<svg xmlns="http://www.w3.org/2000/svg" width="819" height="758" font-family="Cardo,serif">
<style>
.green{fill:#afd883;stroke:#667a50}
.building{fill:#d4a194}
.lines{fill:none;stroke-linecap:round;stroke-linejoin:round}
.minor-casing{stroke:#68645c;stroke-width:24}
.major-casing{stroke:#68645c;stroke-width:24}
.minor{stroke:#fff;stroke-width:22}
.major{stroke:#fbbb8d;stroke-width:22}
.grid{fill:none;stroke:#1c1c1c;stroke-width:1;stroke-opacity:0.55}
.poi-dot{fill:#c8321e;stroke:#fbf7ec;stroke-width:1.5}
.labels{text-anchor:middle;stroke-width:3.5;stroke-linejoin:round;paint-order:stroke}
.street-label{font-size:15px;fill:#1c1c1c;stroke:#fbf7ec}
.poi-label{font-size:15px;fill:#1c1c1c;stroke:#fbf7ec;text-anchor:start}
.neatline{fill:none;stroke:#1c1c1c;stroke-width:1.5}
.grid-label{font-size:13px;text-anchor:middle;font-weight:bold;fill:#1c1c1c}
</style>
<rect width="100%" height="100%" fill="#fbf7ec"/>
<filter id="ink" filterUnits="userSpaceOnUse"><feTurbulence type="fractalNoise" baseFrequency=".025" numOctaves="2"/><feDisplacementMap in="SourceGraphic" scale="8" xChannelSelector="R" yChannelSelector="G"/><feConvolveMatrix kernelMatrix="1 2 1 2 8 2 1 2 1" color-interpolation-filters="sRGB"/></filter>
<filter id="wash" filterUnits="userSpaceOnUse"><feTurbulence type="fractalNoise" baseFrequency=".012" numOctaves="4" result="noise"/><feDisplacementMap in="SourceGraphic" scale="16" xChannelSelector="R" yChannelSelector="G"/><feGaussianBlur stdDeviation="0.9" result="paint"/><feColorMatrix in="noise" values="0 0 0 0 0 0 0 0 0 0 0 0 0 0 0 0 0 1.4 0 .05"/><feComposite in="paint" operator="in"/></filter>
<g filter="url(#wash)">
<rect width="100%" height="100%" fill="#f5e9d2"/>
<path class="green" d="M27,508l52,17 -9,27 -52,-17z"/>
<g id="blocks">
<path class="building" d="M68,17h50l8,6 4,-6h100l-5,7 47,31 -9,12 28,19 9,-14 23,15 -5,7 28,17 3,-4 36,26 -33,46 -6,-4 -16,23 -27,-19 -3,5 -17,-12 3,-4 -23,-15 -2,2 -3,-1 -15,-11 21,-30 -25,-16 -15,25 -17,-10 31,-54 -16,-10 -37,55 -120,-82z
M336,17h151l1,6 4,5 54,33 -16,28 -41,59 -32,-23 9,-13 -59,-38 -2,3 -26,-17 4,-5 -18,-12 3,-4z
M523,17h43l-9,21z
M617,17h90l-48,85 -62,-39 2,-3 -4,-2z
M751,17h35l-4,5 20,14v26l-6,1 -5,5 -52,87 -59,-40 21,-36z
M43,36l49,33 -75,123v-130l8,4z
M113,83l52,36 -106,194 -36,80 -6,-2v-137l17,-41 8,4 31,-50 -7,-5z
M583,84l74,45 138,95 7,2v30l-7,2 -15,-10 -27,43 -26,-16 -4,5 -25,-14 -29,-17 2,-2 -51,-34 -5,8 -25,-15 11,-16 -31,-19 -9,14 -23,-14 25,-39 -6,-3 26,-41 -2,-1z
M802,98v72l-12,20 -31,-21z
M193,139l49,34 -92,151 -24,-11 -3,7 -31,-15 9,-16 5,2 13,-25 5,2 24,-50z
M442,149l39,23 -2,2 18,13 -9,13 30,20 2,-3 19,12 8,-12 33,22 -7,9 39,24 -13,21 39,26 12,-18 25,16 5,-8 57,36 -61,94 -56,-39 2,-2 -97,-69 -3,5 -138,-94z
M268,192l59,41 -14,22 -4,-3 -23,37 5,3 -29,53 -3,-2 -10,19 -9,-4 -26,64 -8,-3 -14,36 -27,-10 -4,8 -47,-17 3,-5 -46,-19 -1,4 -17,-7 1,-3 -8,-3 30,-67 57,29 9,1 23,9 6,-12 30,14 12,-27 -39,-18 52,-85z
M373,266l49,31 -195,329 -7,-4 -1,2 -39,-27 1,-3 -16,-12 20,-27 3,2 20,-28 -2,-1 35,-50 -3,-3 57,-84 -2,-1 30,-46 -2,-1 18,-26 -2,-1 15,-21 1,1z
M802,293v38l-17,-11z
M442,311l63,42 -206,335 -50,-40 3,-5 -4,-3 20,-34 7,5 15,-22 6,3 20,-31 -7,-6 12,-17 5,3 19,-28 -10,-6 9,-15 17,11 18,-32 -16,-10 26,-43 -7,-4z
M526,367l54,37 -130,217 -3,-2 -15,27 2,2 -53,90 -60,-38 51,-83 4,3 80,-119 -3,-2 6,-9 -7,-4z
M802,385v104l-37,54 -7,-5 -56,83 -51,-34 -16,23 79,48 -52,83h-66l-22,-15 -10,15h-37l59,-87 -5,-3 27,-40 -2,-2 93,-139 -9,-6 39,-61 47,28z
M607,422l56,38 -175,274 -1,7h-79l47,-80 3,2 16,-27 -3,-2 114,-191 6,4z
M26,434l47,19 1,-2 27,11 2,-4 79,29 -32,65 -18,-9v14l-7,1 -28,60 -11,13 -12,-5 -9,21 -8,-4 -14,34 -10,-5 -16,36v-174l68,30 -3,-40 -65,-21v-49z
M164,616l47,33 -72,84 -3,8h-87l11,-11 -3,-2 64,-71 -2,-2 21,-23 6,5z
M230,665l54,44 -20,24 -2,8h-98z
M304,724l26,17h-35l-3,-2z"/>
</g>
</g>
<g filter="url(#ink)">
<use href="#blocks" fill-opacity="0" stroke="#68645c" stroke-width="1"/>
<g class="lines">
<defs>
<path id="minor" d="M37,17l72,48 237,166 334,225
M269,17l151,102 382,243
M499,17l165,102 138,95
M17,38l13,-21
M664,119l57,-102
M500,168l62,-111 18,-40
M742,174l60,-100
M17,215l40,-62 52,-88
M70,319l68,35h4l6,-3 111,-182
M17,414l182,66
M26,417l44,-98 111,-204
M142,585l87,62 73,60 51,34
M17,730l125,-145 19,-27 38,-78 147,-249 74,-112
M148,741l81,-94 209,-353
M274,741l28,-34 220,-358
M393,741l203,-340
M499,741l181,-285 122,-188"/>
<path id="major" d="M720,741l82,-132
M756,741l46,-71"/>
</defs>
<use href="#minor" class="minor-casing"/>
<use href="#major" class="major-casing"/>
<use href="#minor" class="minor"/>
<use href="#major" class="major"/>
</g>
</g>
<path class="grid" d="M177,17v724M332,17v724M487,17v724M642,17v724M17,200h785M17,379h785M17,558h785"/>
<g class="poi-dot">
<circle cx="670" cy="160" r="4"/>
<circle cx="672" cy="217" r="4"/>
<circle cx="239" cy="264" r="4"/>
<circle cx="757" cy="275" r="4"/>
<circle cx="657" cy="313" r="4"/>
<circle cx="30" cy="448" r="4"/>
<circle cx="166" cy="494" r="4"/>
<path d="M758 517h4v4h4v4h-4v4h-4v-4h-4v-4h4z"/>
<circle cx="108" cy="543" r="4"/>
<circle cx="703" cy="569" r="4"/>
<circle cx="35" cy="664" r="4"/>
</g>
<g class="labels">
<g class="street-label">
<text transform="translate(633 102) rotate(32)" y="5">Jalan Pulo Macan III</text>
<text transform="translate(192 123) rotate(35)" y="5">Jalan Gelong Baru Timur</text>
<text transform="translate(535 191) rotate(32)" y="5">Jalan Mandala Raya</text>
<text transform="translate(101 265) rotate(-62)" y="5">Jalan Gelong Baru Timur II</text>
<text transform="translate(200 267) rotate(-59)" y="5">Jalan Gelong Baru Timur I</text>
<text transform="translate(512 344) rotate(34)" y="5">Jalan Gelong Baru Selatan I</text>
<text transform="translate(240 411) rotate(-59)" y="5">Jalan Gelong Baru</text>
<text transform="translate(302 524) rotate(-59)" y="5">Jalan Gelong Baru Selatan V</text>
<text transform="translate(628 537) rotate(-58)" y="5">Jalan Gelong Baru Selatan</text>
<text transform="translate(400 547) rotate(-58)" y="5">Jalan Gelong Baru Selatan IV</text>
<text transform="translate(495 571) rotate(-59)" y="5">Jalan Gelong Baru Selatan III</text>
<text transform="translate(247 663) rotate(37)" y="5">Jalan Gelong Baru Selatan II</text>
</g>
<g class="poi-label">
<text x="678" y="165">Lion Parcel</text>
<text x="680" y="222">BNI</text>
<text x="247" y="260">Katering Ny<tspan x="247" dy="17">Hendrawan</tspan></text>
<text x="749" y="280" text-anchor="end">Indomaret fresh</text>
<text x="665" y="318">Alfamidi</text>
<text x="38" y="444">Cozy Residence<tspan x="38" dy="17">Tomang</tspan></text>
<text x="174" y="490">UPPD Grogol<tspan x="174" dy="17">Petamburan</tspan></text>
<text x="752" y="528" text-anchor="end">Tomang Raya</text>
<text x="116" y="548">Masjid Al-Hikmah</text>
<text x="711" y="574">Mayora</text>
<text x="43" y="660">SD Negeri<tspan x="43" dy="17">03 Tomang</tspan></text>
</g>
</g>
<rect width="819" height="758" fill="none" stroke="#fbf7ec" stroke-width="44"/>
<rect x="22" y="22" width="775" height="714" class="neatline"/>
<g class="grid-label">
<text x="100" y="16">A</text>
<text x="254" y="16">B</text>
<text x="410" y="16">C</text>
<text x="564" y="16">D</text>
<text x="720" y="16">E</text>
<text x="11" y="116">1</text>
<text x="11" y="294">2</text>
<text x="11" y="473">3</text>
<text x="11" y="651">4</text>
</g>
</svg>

# # #

**Required work**.
Search term "SourceGraphic": return each line of the data that contains it.

**Answer for the task**.
<filter id="ink" filterUnits="userSpaceOnUse"><feTurbulence type="fractalNoise" baseFrequency=".025" numOctaves="2"/><feDisplacementMap in="SourceGraphic" scale="8" xChannelSelector="R" yChannelSelector="G"/><feConvolveMatrix kernelMatrix="1 2 1 2 8 2 1 2 1" color-interpolation-filters="sRGB"/></filter>
<filter id="wash" filterUnits="userSpaceOnUse"><feTurbulence type="fractalNoise" baseFrequency=".012" numOctaves="4" result="noise"/><feDisplacementMap in="SourceGraphic" scale="16" xChannelSelector="R" yChannelSelector="G"/><feGaussianBlur stdDeviation="0.9" result="paint"/><feColorMatrix in="noise" values="0 0 0 0 0 0 0 0 0 0 0 0 0 0 0 0 0 1.4 0 .05"/><feComposite in="paint" operator="in"/></filter>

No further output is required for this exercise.